I would like every record below transcribed exactly as it is.

**DATA FOR THIS TASK:**
-=-=-

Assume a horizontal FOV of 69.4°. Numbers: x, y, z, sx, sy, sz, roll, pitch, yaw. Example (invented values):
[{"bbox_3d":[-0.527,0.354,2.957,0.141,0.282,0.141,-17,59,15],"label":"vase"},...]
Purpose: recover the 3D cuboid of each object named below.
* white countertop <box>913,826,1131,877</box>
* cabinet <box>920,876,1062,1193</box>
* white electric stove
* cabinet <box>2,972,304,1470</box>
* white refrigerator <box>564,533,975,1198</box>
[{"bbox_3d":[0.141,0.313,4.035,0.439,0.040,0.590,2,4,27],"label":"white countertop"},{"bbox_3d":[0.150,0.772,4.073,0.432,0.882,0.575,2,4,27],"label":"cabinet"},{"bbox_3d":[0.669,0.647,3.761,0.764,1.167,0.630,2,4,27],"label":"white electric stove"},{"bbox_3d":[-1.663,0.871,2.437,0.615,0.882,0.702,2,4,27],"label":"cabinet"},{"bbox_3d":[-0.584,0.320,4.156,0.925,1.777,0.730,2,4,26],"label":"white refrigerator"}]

-=-=-

**WRITTEN SOLUTION:**
Assume a horizontal FOV of 69.4°. Numbers: x, y, z, sx, sy, sz, roll, pitch, yaw. Example (invented values):
[{"bbox_3d":[-0.527,0.354,2.957,0.141,0.282,0.141,-17,59,15],"label":"vase"},...]
Purpose: recover the 3D cuboid of each object named below.
* white countertop <box>913,826,1131,877</box>
* cabinet <box>920,876,1062,1193</box>
* white electric stove
* cabinet <box>2,972,304,1470</box>
* white refrigerator <box>564,533,975,1198</box>
[{"bbox_3d":[0.141,0.313,4.035,0.439,0.040,0.590,2,4,27],"label":"white countertop"},{"bbox_3d":[0.150,0.772,4.073,0.432,0.882,0.575,2,4,27],"label":"cabinet"},{"bbox_3d":[0.669,0.647,3.761,0.764,1.167,0.630,2,4,27],"label":"white electric stove"},{"bbox_3d":[-1.663,0.871,2.437,0.615,0.882,0.702,2,4,27],"label":"cabinet"},{"bbox_3d":[-0.584,0.320,4.156,0.925,1.777,0.730,2,4,26],"label":"white refrigerator"}]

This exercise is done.